A clue as to why KDDI might want a controlling stake in Japan's biggest cable television operator can be found on the website of its biggest rival, NTT, the dominant telecom company.
One of the services advertised there is Hikari TV : a few dozen channels and all-you-can-watch access to a 5,000-title video-on-demand library, all streamed to your TV across the internet for Y3,675 ($41) a month.
Japan, with its tightly- packed cities and liberal planning rules, has among the highest penetration of fibre-optic connections in the world. As a result the convergence of TV and telecoms, where consumers get both services through one wire, is rapidly becoming a reality in Japan.
"In markets where there is a lot of video and telecom convergence, it makes sense for foreign investors [in cable TV] to sell out to a dominant telecoms player," says Vivek Couto of Media Partners Asia, an Asian research group.

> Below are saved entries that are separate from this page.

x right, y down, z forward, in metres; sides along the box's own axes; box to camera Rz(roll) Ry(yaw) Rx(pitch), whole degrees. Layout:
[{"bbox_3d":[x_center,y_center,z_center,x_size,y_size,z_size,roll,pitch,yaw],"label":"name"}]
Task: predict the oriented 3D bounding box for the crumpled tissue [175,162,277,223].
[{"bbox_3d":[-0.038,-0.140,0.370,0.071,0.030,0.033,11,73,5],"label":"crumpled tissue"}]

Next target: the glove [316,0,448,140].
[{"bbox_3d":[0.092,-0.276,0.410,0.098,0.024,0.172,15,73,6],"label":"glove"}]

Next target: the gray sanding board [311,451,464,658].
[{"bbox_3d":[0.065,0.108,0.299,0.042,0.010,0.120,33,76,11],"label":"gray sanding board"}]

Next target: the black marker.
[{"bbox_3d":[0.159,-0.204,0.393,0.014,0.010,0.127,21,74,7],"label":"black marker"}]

He points to a similar deal in Taiwan last September, when the private equity group Carlyle traded control of cable TV operator Kbro for a minority stake in Taiwan Mobile, the telecoms company.

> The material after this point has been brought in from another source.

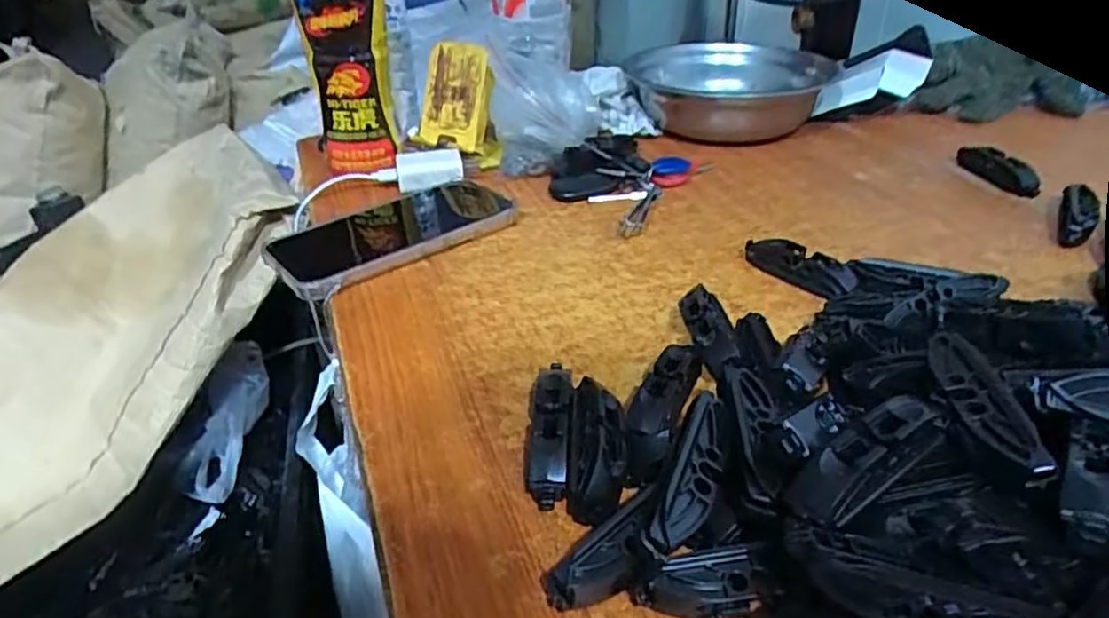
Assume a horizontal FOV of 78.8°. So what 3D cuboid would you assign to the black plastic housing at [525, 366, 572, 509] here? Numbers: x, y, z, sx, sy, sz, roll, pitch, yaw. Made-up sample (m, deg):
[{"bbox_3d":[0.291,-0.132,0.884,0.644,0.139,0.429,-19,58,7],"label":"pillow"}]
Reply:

For KDDI, Japan's second-largest mobile phone operator, yesterday's purchase of a 37.8 per cent stake in Jupiter Telecommunications or Y362bn, is an attempt to position its fixed-line division for that new world.
In contrast to Japan's mobile phone market - a highly profitable oligopoly - the fixed-line market has suffered rapid declines in revenue from voice calls, without sufficient compensation from data revenues.

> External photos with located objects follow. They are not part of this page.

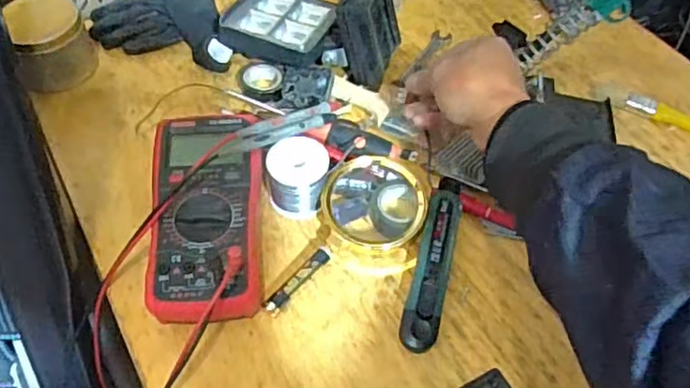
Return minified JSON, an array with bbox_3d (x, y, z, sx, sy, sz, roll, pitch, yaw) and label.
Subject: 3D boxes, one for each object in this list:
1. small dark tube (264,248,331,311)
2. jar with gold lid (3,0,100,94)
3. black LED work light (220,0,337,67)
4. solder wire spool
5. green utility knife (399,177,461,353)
[{"bbox_3d":[-0.036,0.069,0.496,0.010,0.013,0.067,34,58,22],"label":"small dark tube"},{"bbox_3d":[-0.300,-0.156,0.632,0.076,0.068,0.074,1,52,-1],"label":"jar with gold lid"},{"bbox_3d":[-0.069,-0.187,0.665,0.109,0.024,0.111,12,53,7],"label":"black LED work light"},{"bbox_3d":[-0.041,-0.014,0.548,0.051,0.058,0.045,-1,52,-3],"label":"solder wire spool"},{"bbox_3d":[0.075,0.052,0.519,0.029,0.022,0.162,12,53,7],"label":"green utility knife"}]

In the three months to the end of December 2009, KDDI's fixed-line business made a Y34.8bn operating loss, while the company said the division would be the main cause of a Y55bn restructuring charge.
Even NTT - from which KDDI has to lease wires into houses - earns meagre margins from its fixed-line activities.
JCom, by contrast, generates healthy operating profit margins of close to 20 per cent from pay-TV and has had considerable success in cross-selling telecom services using its cable network.
It brings 3.3m cable TV subscribers and high-speed internet connections to add to the 5.8m households that KDDI already serves.
"From KDDI's point of view, the fixed-line side of their business has been suffering, and it does bring in a partner with very large groups of customers and technological experience," says Nathan Ramler, telecoms analyst at Macquarie Securities in Tokyo.
JCom also brings content assets such as a controlling stake in J Sports, which operates four pay-TV sports channels, which KDDI may be able to use to make its own broadband offering more attractive.
"[The JCom deal] gives KDDI a lot more scale and superior TV and broadband to compete with NTT," says Mr Couto.
In the long term, the question is how the deal will shape competition in Japan's fixed-line telecoms market. It will leave only two companies - NTT and KDDI - that have significant networks of their own. But without regulatory change, such consolidation is likely to do little to increase the industry's profitability.
The deal also raises questions for Sky Perfect JSat, Japan's principal satellite pay-TV operator, which stands to lose out if consumers move towards fibre-optic connections, which bundle TV with internet and even mobile phone connections.